(Saved entries)
****

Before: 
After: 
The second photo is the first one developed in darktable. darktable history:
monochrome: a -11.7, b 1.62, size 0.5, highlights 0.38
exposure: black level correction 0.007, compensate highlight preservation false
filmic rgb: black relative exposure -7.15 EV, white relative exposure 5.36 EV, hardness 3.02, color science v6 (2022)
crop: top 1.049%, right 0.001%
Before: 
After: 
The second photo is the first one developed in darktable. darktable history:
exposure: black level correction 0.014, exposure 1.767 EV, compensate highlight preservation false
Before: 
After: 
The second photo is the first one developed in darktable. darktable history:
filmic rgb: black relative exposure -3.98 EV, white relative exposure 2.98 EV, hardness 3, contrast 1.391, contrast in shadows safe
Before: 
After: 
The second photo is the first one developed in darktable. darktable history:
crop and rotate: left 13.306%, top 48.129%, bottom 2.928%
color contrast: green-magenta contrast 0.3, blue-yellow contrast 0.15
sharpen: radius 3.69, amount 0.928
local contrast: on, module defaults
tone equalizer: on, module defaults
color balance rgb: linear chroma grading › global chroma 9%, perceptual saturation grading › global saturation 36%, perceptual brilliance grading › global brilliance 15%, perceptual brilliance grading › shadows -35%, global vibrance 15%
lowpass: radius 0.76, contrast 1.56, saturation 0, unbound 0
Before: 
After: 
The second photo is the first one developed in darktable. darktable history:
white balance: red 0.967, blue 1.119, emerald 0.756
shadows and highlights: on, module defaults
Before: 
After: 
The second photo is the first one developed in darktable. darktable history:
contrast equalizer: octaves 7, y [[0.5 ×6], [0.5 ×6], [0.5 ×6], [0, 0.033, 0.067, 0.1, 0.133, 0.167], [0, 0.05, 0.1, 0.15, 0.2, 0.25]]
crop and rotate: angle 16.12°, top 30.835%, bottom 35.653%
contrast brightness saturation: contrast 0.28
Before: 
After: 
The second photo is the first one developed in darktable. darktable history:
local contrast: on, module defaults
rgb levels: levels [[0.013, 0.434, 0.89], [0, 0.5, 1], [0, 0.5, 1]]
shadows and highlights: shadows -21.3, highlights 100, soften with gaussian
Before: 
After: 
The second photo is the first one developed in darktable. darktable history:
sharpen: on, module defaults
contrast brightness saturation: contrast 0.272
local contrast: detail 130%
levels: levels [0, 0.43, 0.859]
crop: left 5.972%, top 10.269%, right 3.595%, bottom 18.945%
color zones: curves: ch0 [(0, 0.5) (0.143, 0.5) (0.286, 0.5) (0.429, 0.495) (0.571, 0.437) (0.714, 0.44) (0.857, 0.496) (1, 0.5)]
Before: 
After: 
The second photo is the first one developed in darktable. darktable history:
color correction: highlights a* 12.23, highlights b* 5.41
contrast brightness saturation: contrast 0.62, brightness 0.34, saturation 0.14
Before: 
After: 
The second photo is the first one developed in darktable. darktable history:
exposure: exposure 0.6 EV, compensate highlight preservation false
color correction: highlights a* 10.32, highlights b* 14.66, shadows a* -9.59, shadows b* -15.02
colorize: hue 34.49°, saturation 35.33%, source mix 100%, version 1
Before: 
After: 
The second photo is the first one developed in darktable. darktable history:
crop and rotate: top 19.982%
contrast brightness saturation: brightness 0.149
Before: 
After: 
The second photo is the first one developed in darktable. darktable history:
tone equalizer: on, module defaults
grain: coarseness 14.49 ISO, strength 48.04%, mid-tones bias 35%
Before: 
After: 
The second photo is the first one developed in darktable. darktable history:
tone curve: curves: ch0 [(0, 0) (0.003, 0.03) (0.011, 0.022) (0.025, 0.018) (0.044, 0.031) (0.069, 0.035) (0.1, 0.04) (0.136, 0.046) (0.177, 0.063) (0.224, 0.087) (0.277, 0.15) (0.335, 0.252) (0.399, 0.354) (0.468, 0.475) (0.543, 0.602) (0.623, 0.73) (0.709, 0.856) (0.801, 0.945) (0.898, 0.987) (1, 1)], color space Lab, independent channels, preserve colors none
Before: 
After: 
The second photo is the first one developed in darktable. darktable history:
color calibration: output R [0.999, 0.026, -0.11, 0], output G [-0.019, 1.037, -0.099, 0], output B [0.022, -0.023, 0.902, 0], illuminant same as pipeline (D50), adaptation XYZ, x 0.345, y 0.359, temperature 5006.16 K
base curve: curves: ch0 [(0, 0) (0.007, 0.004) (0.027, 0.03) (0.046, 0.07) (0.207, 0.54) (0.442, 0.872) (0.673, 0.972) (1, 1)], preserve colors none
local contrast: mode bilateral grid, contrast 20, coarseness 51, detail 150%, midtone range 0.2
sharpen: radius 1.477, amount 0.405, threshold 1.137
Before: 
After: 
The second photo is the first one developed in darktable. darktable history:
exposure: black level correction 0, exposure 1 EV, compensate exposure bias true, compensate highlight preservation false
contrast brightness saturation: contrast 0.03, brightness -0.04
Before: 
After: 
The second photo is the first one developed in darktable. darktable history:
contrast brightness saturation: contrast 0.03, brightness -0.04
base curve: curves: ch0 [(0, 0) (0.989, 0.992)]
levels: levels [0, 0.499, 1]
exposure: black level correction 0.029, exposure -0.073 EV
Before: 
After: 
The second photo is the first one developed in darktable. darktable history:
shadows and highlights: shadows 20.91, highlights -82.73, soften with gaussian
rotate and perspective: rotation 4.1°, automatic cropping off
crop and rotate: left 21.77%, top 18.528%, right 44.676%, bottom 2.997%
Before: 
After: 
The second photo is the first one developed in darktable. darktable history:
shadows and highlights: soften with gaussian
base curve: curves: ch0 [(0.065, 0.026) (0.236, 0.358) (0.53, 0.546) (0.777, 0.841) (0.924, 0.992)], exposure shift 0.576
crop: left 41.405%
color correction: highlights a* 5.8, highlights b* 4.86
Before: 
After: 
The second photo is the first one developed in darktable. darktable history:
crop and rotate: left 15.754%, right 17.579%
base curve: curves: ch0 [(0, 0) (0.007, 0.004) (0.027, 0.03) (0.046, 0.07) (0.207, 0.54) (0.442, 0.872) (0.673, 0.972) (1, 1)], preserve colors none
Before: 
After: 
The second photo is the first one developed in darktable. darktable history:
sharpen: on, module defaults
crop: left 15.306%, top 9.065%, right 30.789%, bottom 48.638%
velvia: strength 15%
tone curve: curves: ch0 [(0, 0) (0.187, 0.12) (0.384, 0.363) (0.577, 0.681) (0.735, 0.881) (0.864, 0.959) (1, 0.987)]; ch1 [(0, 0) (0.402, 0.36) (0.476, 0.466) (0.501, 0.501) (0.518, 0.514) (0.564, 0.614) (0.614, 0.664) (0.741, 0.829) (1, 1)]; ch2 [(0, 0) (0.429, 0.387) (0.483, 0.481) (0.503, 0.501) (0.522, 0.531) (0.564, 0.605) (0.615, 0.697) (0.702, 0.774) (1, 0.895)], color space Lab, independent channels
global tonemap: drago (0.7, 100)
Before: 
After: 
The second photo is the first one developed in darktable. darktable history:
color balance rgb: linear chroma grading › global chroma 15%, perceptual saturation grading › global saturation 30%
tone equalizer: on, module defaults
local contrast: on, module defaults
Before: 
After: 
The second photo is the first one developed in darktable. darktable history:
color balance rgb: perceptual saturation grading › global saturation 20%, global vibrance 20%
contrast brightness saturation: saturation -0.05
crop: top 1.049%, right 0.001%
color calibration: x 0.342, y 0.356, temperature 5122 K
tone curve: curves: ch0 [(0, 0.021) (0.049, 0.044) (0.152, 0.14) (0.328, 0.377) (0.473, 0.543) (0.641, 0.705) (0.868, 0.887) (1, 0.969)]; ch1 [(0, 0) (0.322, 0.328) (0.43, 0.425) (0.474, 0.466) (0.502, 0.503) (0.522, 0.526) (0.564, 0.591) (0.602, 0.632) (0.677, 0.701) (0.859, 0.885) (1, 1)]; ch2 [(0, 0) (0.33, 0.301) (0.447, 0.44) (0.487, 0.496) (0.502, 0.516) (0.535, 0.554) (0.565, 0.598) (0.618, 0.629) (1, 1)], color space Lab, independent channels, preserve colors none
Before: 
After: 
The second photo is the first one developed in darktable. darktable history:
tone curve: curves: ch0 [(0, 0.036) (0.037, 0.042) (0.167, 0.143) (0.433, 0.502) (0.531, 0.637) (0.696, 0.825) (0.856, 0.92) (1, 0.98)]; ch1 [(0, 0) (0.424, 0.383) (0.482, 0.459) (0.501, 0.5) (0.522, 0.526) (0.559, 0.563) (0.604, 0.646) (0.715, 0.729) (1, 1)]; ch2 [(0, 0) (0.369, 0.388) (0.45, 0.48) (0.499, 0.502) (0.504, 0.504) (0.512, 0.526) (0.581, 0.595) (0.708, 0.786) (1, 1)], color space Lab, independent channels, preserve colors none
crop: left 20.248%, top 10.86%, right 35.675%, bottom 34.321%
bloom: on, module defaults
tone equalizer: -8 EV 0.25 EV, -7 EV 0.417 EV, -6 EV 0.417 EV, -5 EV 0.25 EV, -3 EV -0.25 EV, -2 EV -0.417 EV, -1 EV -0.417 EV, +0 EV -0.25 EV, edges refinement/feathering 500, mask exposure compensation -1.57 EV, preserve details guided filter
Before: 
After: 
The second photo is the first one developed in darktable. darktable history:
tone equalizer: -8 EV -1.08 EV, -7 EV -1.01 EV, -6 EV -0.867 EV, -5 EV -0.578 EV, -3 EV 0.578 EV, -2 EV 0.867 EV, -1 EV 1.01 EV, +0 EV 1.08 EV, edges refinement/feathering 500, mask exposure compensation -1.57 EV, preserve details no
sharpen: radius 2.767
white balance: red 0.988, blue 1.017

****

▸ WORK REQUIRED: Rewrite the listing above, from its start through the line containing "shadows and highlights: on, module defaults", changing every "developed" to "edited" and leaving everything else as it stands.

▸ EXERCISE OUTPUT:
Before: 
After: 
The second photo is the first one edited in darktable. darktable history:
monochrome: a -11.7, b 1.62, size 0.5, highlights 0.38
exposure: black level correction 0.007, compensate highlight preservation false
filmic rgb: black relative exposure -7.15 EV, white relative exposure 5.36 EV, hardness 3.02, color science v6 (2022)
crop: top 1.049%, right 0.001%
Before: 
After: 
The second photo is the first one edited in darktable. darktable history:
exposure: black level correction 0.014, exposure 1.767 EV, compensate highlight preservation false
Before: 
After: 
The second photo is the first one edited in darktable. darktable history:
filmic rgb: black relative exposure -3.98 EV, white relative exposure 2.98 EV, hardness 3, contrast 1.391, contrast in shadows safe
Before: 
After: 
The second photo is the first one edited in darktable. darktable history:
crop and rotate: left 13.306%, top 48.129%, bottom 2.928%
color contrast: green-magenta contrast 0.3, blue-yellow contrast 0.15
sharpen: radius 3.69, amount 0.928
local contrast: on, module defaults
tone equalizer: on, module defaults
color balance rgb: linear chroma grading › global chroma 9%, perceptual saturation grading › global saturation 36%, perceptual brilliance grading › global brilliance 15%, perceptual brilliance grading › shadows -35%, global vibrance 15%
lowpass: radius 0.76, contrast 1.56, saturation 0, unbound 0
Before: 
After: 
The second photo is the first one edited in darktable. darktable history:
white balance: red 0.967, blue 1.119, emerald 0.756
shadows and highlights: on, module defaults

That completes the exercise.